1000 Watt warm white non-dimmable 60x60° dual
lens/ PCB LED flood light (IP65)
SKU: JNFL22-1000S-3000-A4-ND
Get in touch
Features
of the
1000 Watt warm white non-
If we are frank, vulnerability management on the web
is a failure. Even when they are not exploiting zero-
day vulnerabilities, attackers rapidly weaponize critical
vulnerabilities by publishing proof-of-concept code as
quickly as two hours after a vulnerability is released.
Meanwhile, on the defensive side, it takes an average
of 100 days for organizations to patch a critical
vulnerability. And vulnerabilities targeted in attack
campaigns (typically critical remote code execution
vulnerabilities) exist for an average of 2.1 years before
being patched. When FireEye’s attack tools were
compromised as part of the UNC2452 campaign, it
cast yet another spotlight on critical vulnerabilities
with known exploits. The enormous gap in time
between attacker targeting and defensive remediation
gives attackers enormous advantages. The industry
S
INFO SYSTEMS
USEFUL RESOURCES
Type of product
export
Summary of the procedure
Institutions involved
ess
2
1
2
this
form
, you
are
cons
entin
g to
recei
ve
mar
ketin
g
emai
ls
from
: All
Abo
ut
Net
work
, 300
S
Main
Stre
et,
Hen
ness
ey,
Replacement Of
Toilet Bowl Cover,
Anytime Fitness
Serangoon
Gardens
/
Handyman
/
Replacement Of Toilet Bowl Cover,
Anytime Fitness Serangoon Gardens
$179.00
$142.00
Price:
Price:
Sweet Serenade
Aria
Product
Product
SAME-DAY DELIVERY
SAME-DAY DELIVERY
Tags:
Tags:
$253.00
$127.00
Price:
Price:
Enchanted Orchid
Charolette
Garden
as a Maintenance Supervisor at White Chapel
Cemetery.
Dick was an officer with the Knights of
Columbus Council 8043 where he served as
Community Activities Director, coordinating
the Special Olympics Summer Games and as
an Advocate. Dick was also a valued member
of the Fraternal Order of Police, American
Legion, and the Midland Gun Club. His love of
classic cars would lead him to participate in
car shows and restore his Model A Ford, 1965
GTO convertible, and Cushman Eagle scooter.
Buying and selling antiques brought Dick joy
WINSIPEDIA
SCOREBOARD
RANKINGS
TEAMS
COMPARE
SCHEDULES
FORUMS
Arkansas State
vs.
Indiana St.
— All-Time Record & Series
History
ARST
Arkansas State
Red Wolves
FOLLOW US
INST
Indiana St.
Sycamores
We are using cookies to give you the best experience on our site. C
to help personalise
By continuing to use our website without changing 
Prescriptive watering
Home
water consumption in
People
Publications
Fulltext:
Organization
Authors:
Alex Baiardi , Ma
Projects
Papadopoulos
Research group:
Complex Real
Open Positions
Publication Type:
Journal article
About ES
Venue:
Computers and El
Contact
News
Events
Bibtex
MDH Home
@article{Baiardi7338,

*ABOUT THIS EXERCISE*: Reproduce only what lies between the start of the listing above and the end of the line containing "between attacker targeting", keeping every line exact.

*RESPONSE FOR THIS EXERCISE*:
1000 Watt warm white non-dimmable 60x60° dual
lens/ PCB LED flood light (IP65)
SKU: JNFL22-1000S-3000-A4-ND
Get in touch
Features
of the
1000 Watt warm white non-
If we are frank, vulnerability management on the web
is a failure. Even when they are not exploiting zero-
day vulnerabilities, attackers rapidly weaponize critical
vulnerabilities by publishing proof-of-concept code as
quickly as two hours after a vulnerability is released.
Meanwhile, on the defensive side, it takes an average
of 100 days for organizations to patch a critical
vulnerability. And vulnerabilities targeted in attack
campaigns (typically critical remote code execution
vulnerabilities) exist for an average of 2.1 years before
being patched. When FireEye’s attack tools were
compromised as part of the UNC2452 campaign, it
cast yet another spotlight on critical vulnerabilities
with known exploits. The enormous gap in time
between attacker targeting and defensive remediation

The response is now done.